Aujourd’hui à Oxford, le groupe de PVB 2017 ont visité Oxford University et assisté à des séminaires donnés par les conférencières invités Dr Emma Login et le Dr Aimee Fox. Ils ont également essayé le « punting » et ont participé à notre BVP Amazing Race édition Oxford ! À noter: les participants blogueront dans leur langue maternelle.
It is not every day that I get to talk with history PhDs about their field of study. Today, we had the privilege of learning from two such experts.
Our morning started with a lecture from Dr. Aimee Fox, who spoke to us about theaters of WWI outside of the Western Front. We learned of soldiers, whose voices had been muffled in our school curriculums, who had been deployed to Gallipoli, Salonica, Cairo, and more. We learned of the isolation, desolation, and exhaustive heat these men faced, and how, in spite of working hard to serve and often contracting illness, they were not regarded as highly as the soldiers of the Western trenches.
Following this, Dr. Emma Login opened up a conversation about memorials – their perceived value and how that changes across diverse populations and over time. We learned of symbolism, abstraction, representation, and function, examining in depth the specific cases of WWI memorials.
These lectures were not simply lectures – they were conversations. Throughout, I felt the compulsion to scribble some new insight in my notebook far too many times.

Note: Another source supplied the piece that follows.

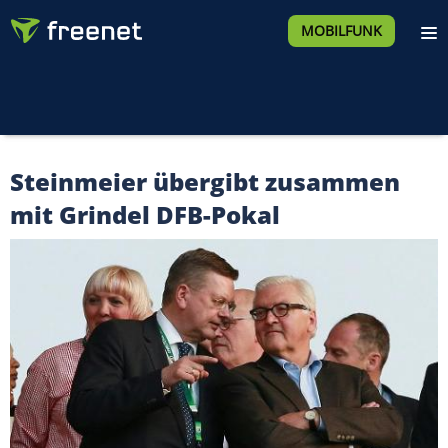
MOBILFUNK
Steinmeier übergibt zusammen
mit Grindel DFB-Pokal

–Enshia Li, Richmond Hill, ON
Today we had the privilege of traveling to Oxford. It wasn’t anything like I expected, in a good way, as I had no idea about all the beautiful architecture and museums. I also wasn’t aware of the deep history surrounding the university, such as the story behind « All Souls. » But along with the history, we also learned many team building skills and bonded further as a group. After we had some free time to roam around Oxford, we all partook in the Oxford/BVP version of « The Amazing Race. » In our leadership teams we raced around trying to be the first team to complete the task, which caused us collaborate our ideas in order to solve the problems and helped us bond. After that we went punting, which was a new experience for all of us. It was very hard – trying to propel a long slim boat along a river, with a small current, with a long metal rod, is not for a short person like myself. Because it was so hard, albeit really fun, we had to work together to try and paddle our way down the river. Today I feel we bonded and grew closer as a group. I feel like this will be important as we travel to Ypres tomorrow to a more sombre scene of remembrance as we visit more memorials and cemeteries.